Task item. Return verbatim the run of lines that opens with the line holding "この電話番号は、お客様のお問い合わせ専用の" and closes with the last line of the records.
#### Data for analysis
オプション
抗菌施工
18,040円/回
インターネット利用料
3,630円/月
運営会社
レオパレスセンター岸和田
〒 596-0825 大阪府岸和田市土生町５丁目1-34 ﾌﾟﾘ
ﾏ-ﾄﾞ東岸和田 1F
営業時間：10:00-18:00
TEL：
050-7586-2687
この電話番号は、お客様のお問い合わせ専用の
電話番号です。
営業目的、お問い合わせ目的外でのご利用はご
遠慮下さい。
########
Answer area.
この電話番号は、お客様のお問い合わせ専用の
電話番号です。
営業目的、お問い合わせ目的外でのご利用はご
遠慮下さい。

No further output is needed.